## Extract
Sub-s. (2) of Section 2 was to the following effect:

2. (2). The Governor General in Council may, by notification in the Official Gazette, certify who are the High Contracting Parties to the Convention, in respect of what territories they are parties, and to what extent they have availed themselves of the Additional Protocol to the Convention, and any such notification shall be conclusive evidence of the matters certified therein.

By Sub-section (4) of Section 2 of the Act it was provided that notwithstanding any other provisions, the rules contained in the First Schedule were to apply and determine the liability of a carrier in all cases to which those rules applied. Under Section 4 the Governor General by notification in the Official Gazette was entitled to apply the rules contained in the First Schedule to carriage by air, not, being international; carriage by air.

19. On September 18, 1989, the Governor General issued a notification under Section 2, Sub-section (2), of Act XX of 1934 in supersession of the previous notification, and certified the High Contracting Parties to the Warsaw Convention of 1929 and the territories in respect of which they were respectively parties and the dates on which the Convention came or would come into force in respect of those territories as were specified in cols. 1, 2, and 8 of the schedule annexed to that notification.

## Your objective
Answer these questions from the extract above.
(a) Who may certify the High Contracting Parties to the Convention under Sub-section (2) of Section 2?
(b) What do the rules in the First Schedule apply to and determine under Sub-section (4) of Section 2?
(c) In which columns of the annexed schedule were the parties, territories and dates specified?

## Collected data

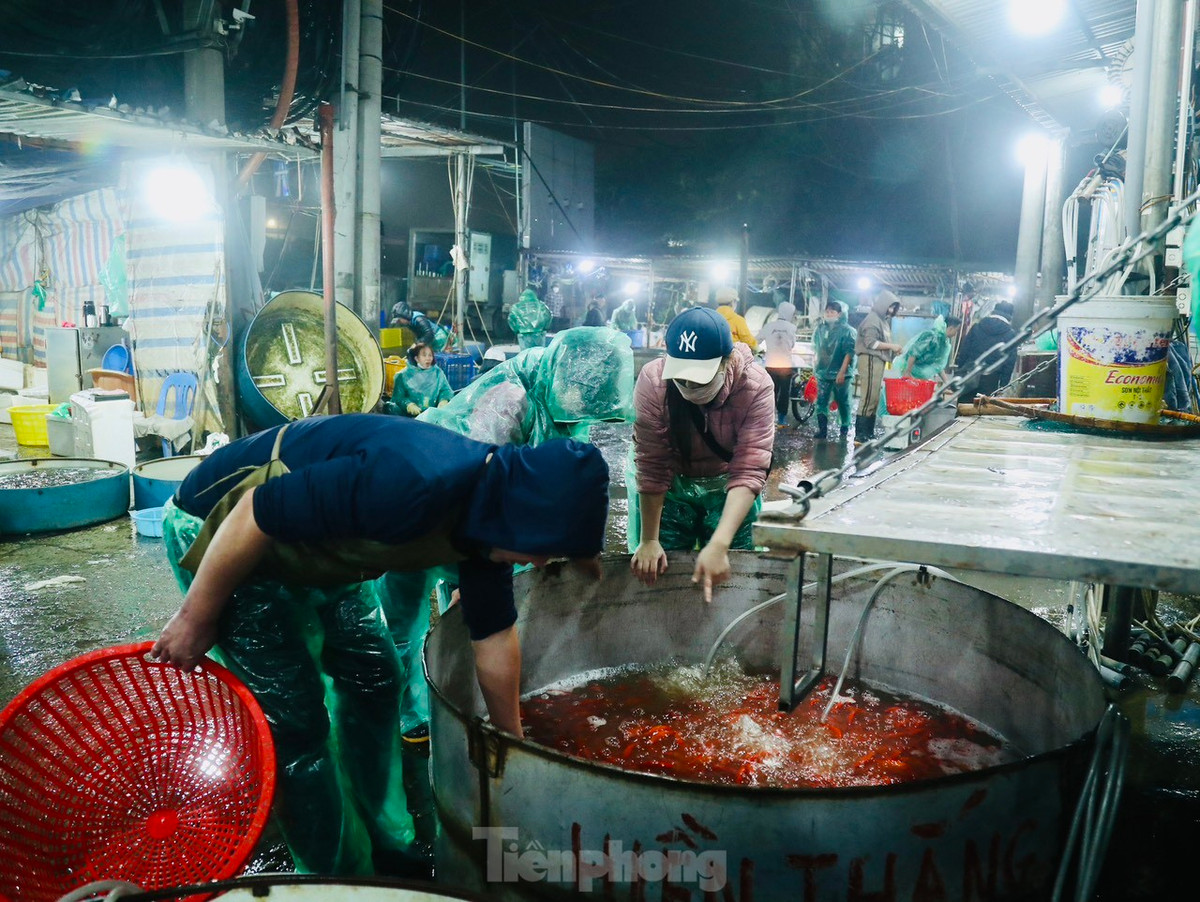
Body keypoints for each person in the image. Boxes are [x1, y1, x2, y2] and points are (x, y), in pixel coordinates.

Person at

## Solved problem
(a) The Governor General in Council.
(b) They determine the liability of a carrier in all cases to which those rules apply.
(c) Cols. 1, 2, and 8.